§ Texte à examiner

☆ ☆ ☆

Joumblatt : Non à l’agitation, oui à la stabilité

Le Conseil de la communauté druze, réuni hier autour de Walid Joumblatt. Photo Marwan Assaf

Le chef du Parti socialiste progressiste (PSP), Walid Joumblatt, a lancé hier un appel à l'apaisement et à l'unité nationale pour désamorcer tout dérapage éventuel au surlendemain de la tuerie mercredi, par des membres du Front al-Nosra, d'une vingtaine de villageois druzes dans le village de Qalb Lozé, dans la province d'Idleb (Nord), en Syrie.
M. Joumblatt, qui s'exprimait à l'issue d'une réunion à son domicile du Conseil de la communauté druze, en présence notamment du cheikh Akl Naïm Hassan, a condamné l'incident, qu'il a qualifié « d'isolé », en dépit de son caractère « tragique » et « douloureux ».

☆ ☆ ☆

§ Données enregistrées

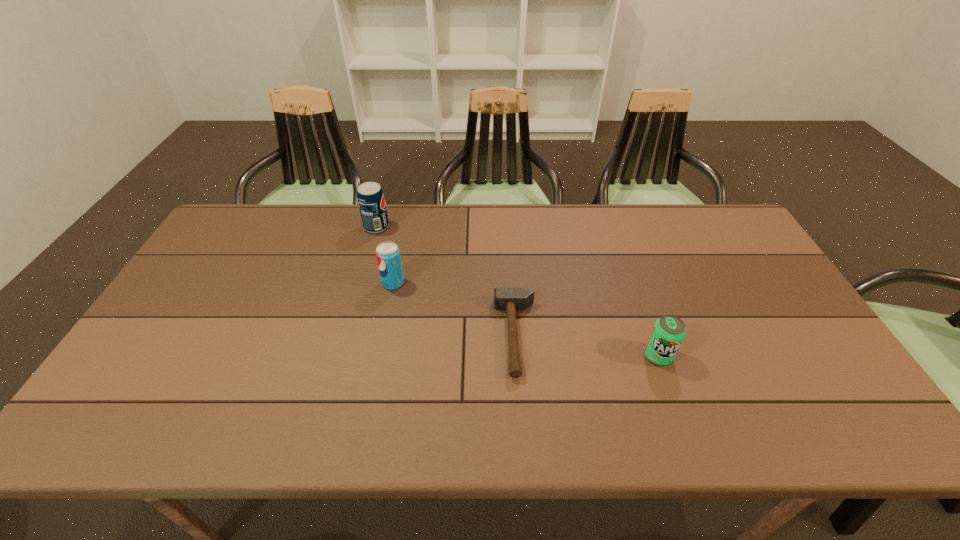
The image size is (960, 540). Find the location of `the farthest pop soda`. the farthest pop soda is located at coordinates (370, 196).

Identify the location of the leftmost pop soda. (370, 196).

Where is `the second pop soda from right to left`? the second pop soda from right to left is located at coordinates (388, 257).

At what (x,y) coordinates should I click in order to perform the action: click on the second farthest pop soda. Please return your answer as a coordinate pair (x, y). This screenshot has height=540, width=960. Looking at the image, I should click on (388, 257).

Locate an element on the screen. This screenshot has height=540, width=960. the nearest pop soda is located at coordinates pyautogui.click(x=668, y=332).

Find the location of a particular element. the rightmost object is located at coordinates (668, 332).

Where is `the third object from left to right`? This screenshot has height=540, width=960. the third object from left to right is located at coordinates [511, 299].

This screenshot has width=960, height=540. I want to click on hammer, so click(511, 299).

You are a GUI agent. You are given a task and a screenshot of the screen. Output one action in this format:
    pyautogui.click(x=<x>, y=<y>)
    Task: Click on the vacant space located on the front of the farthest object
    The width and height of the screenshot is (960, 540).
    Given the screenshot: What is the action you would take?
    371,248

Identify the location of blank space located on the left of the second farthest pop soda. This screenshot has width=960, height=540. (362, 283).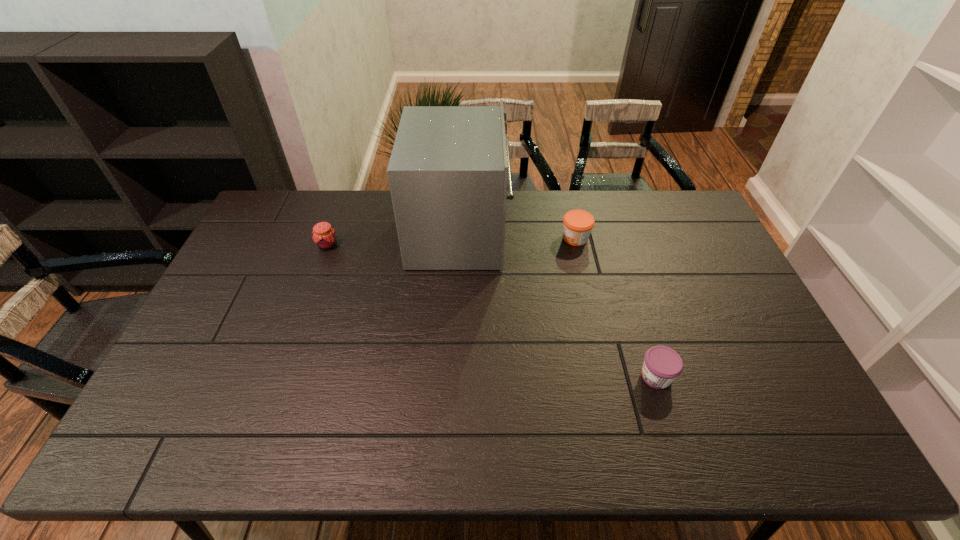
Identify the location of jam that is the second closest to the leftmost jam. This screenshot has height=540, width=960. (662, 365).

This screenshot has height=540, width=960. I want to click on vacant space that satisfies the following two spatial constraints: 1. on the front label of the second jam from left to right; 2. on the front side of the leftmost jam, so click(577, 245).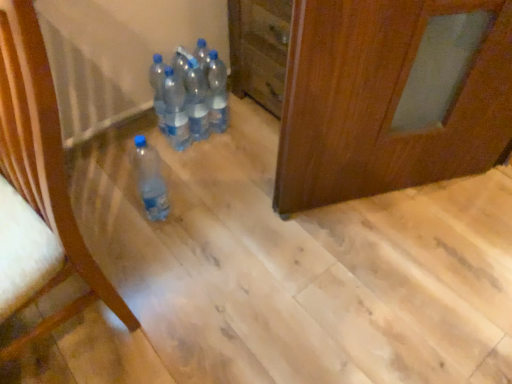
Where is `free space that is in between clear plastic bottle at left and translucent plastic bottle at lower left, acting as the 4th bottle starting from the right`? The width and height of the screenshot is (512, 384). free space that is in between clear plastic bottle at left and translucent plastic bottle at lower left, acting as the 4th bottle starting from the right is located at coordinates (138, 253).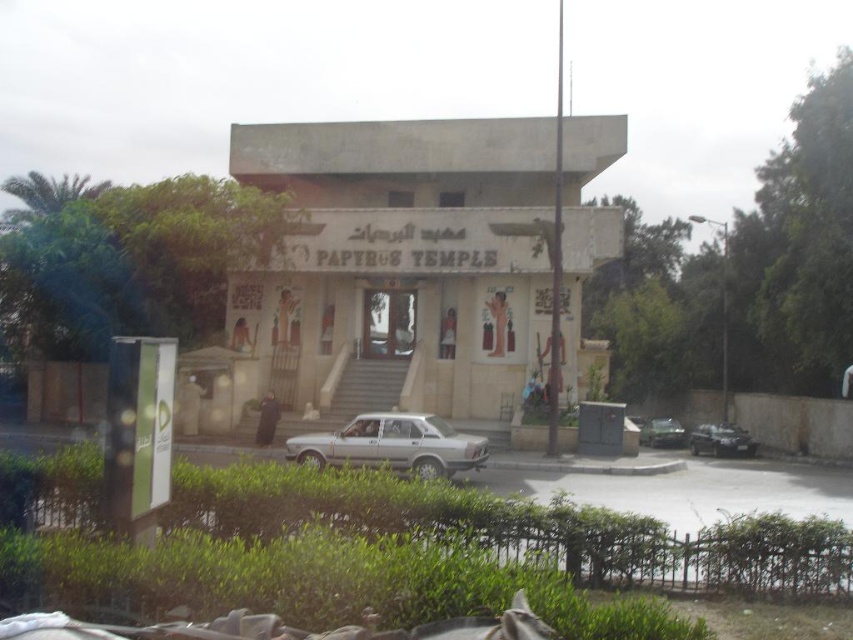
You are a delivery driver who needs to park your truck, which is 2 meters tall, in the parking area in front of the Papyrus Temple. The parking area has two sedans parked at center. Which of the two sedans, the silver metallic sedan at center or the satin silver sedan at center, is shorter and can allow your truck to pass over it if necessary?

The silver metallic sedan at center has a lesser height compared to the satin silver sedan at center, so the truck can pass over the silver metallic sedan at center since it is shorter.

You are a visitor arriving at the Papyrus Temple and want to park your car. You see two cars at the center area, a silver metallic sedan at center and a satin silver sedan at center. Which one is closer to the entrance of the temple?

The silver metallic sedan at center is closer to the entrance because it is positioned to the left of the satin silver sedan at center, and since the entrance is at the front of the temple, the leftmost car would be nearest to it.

☆ ☆ ☆

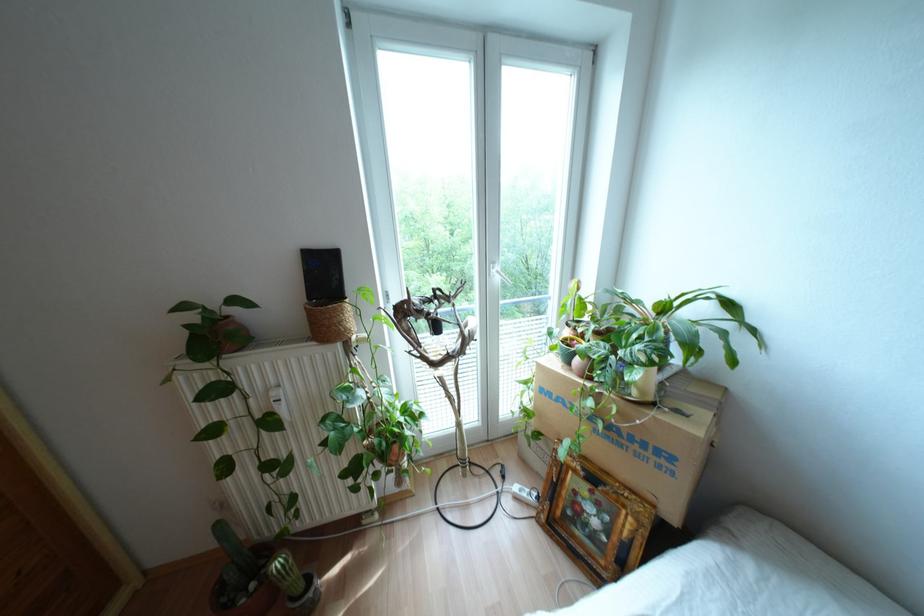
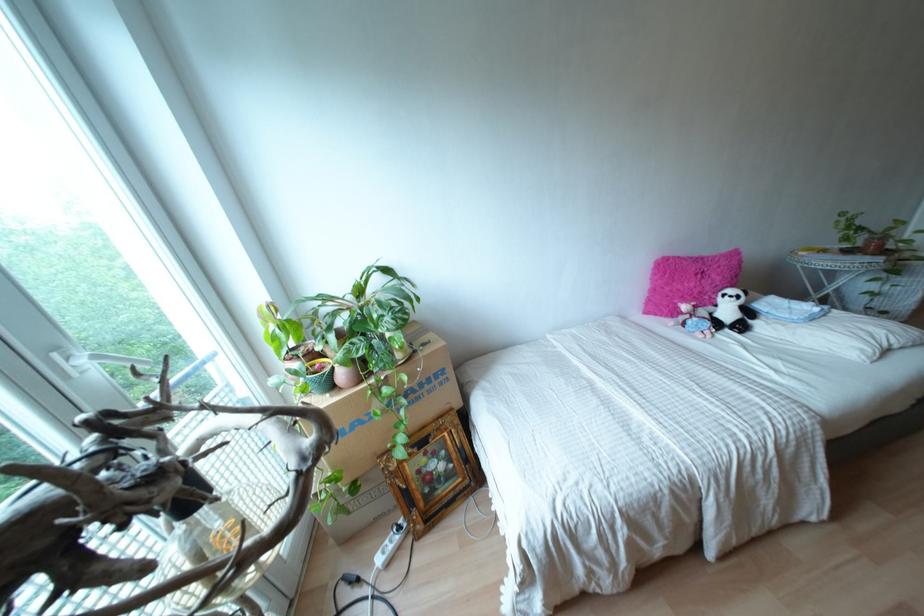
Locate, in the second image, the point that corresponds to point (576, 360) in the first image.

☆ ☆ ☆

§ Vos tâches
A: Énumérez toutes les organisations et instances nommées dans l'article sur Walid Joumblatt.
B: Citez le passage de l'article sur Walid Joumblatt qui va de « Le Conseil de » jusqu'à « (Nord), en Syrie. ».
C: Poursuivez l'article sur Walid Joumblatt à partir de l'endroit où il s'arrête.
Les entrées ont une autre origine que l'article sur Walid Joumblatt.

§ Réponses par tâche
A:
- Parti socialiste progressiste (PSP)
- Front al-Nosra
- Conseil de la communauté druze

B:
Le Conseil de la communauté druze, réuni hier autour de Walid Joumblatt. Photo Marwan Assaf

Le chef du Parti socialiste progressiste (PSP), Walid Joumblatt, a lancé hier un appel à l'apaisement et à l'unité nationale pour désamorcer tout dérapage éventuel au surlendemain de la tuerie mercredi, par des membres du Front al-Nosra, d'une vingtaine de villageois druzes dans le village de Qalb Lozé, dans la province d'Idleb (Nord), en Syrie.

C:
« Je condamne l'incident qui s'est produit à Qalb Lozé et qui a fait entre 20 et 30 victimes. Je condamne de même les bombardements effectués par le régime syrien qui tuent 150 à 200 personnes par jour à travers la Syrie. Il ne faut pas oublier la tragédie que vit le peuple syrien au quotidien. Jusqu'à ce jour, il y a plus de 350 000 tués en Syrie à cause du régime. Parallèlement, il y a plus de 7 millions de déplacés à l'intérieur du pays et trois millions de déplacés hors de Syrie, entre le Liban, la Jordanie et la Turquie », a-t-il indiqué.

« Voir l'image globale »
« Nous devons voir l'image globale, sans tomber dans le piège de la perspective étroite. Il s'agit d'un incident isolé. Je le réglerai politiquement, à travers mes contacts locaux et régionaux. Le drame est important, c'est vrai, mais toute agitation ou effervescence de la part de qui que soit, ici ou en Syrie, expose inutilement les druzes de Syrie au danger. Réglons la question calmement. La solution politique nécessite des contacts avec des forces régionales voisines, et c'est ce que je vais faire concernant le nord de la Syrie », a souligné le leader druze.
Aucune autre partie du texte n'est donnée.